Comelec needs P6.7B to replace 97,000 ‘old’ VCMs, Senate panel learns
MANILA, Philippines — The Commission on Elections (Comelec) would need an estimated P6.7 billion to lease 97,000 new vote counting machines (VCMs) for the next polls, aiming to replace the “old” ones, a Senate panel learned Tuesday.
During a hearing of the Senate electoral reforms committee, Comelec chairman Saidamen Pangarungan stressed the need to lease new VCMs for future polls.
He attributed the malfunctions recorded in the VCMs used during the May 9 polls to the lack of budget given to the poll body.
For the 2022 budget, Comelec had requested a P12-billion allocation but was only given P8 billion by Congress, according to Pangarungan.
“Kaya po napilitan ang [It forced the] Comelec to refurbish the vote counting machines and then we have these malfunctions in the VCMs,” Pangarungan told the committee, which is chaired by Senator Imee Marcos.
“So definitely, we will recommend to lease new vote counting machines kasi itong mga VCMs, it’s 13 years old. Kailangan talagang gumamit tayo ng bago na mga [We really need to use new] VCMs for the 2025 elections,” he added.
According to Comelec commissioner George Garcia, 97,000 VCMs are already considered “very old” and that the poll body had to lease 11,100 additional new machines.

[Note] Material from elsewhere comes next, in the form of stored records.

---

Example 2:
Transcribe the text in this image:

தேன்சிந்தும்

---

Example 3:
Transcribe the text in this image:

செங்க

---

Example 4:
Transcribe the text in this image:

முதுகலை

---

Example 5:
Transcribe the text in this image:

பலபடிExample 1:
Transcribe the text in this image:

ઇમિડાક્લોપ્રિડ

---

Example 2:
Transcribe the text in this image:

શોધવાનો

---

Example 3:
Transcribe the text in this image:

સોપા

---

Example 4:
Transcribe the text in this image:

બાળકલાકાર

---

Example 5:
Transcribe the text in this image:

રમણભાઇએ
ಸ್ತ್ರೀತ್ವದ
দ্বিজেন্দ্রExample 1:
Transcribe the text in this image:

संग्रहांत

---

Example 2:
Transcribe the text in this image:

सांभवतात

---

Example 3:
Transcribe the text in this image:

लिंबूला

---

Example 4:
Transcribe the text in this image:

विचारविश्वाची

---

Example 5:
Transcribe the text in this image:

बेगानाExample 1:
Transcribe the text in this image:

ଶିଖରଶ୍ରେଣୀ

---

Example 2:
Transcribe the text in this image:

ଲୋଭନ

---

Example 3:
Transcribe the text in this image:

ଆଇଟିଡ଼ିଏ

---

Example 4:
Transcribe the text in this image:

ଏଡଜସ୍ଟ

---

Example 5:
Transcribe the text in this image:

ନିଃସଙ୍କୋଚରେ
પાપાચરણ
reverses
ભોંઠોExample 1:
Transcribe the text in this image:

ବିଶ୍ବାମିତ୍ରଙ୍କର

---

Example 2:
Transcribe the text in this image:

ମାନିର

“So ako po [I] personally would recommend to the en banc—in case we’ll still be there—to retire the 97,000, it is no longer feasible at this point to use these machines in 2025,” he said.
Marcos asked how much leasing 97,000 new VCMs would cost.
“In the past elections, the lease price is about 70 percent of the purchase price. Just for the sake of discussion, kung P100,000, 70 percent [is] P70,000 per VCM,” Comelec director Bartolome Sinocruz Jr. told the senator.
“So that would bring us to P70,000 x the 97,000? P6.7 [billion], right?Somewhere there?” Marcos asked in response. Sinocruz confirmed the senator’s computation.
Marcos then suggested leasing the new machines by phase considering the amount needed to do so.
“So P6.7 billion. I don’t think we have that amount burning a hole in our pockets right now. But I think we could start, kahit phase by phase lang muna [We can do this phase by phase for now],” she added.
According to Garcia, a total of 1,310 VCMs were replaced on election day.
Of this number, 1,295 VCMs were those used in the country while 15 others were VCMs used for overseas voting.